**HOW TO COMPLETE THIS TASK**
In the entries below, find the string "names" and return each line holding it.

── PROVIDED INFORMATION

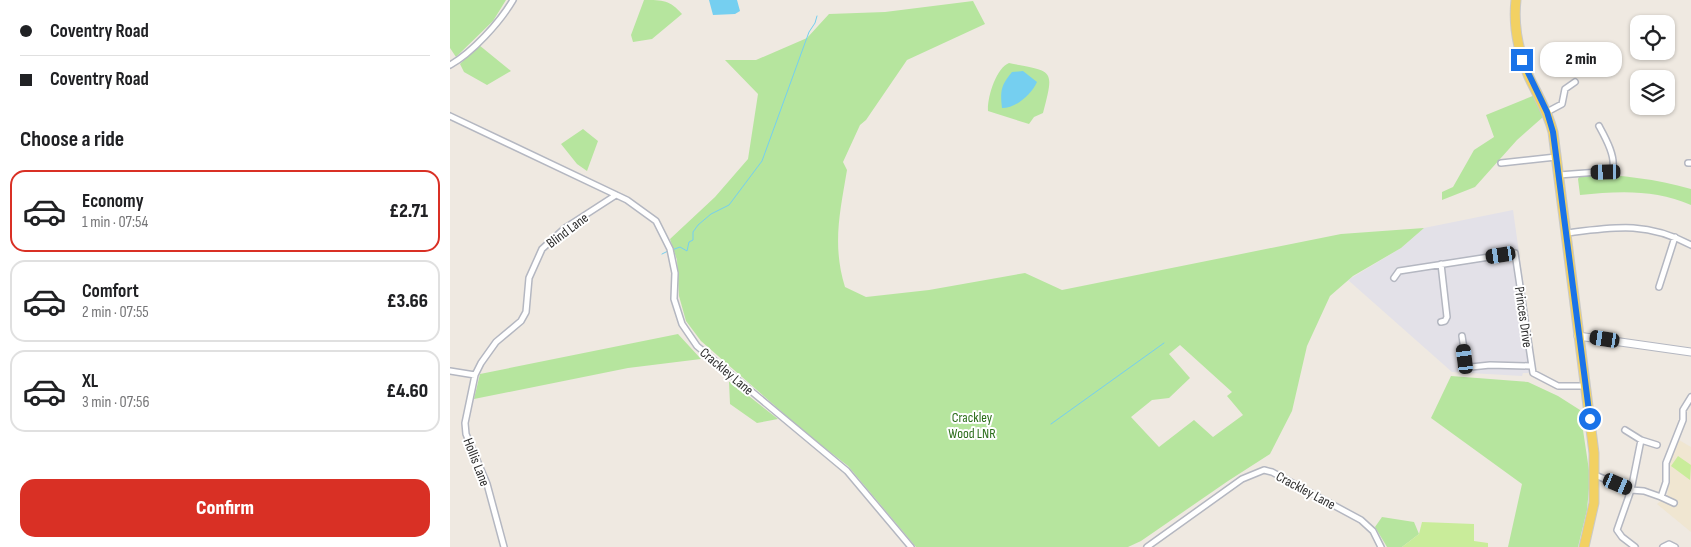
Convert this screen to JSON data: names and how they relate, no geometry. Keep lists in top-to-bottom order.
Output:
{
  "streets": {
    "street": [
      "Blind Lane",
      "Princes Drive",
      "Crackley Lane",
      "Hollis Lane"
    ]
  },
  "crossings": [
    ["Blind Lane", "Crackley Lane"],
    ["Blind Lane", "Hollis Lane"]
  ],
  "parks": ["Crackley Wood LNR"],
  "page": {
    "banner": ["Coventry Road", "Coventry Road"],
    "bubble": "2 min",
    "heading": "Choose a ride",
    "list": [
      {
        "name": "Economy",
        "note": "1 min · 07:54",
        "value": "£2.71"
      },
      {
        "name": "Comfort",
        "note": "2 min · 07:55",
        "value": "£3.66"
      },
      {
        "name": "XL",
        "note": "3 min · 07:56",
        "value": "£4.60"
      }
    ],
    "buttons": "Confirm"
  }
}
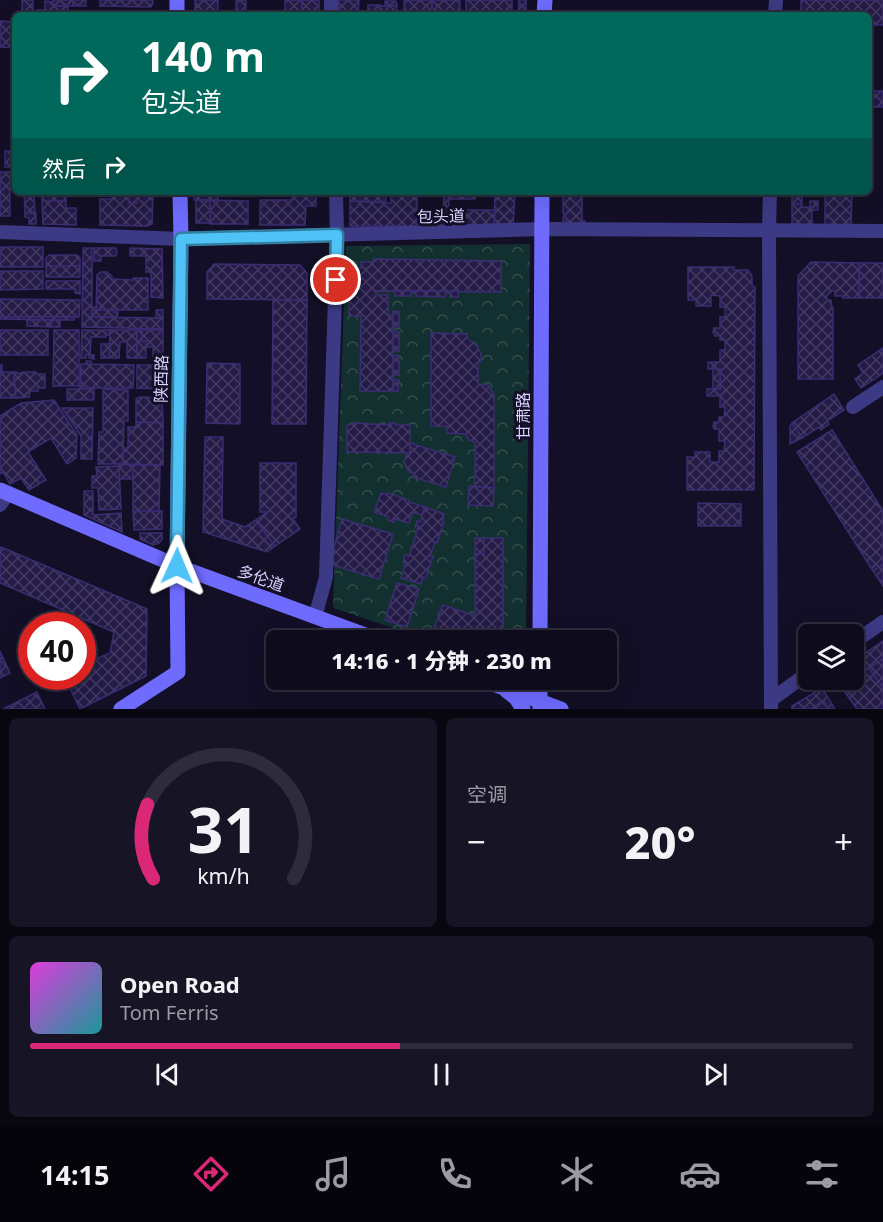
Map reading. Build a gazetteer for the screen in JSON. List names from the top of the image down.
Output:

────

**EXERCISE SOLUTION**
Convert this screen to JSON data: names and how they relate, no geometry. Keep lists in top-to-bottom order.
Map reading. Build a gazetteer for the screen in JSON. List names from the top of the image down.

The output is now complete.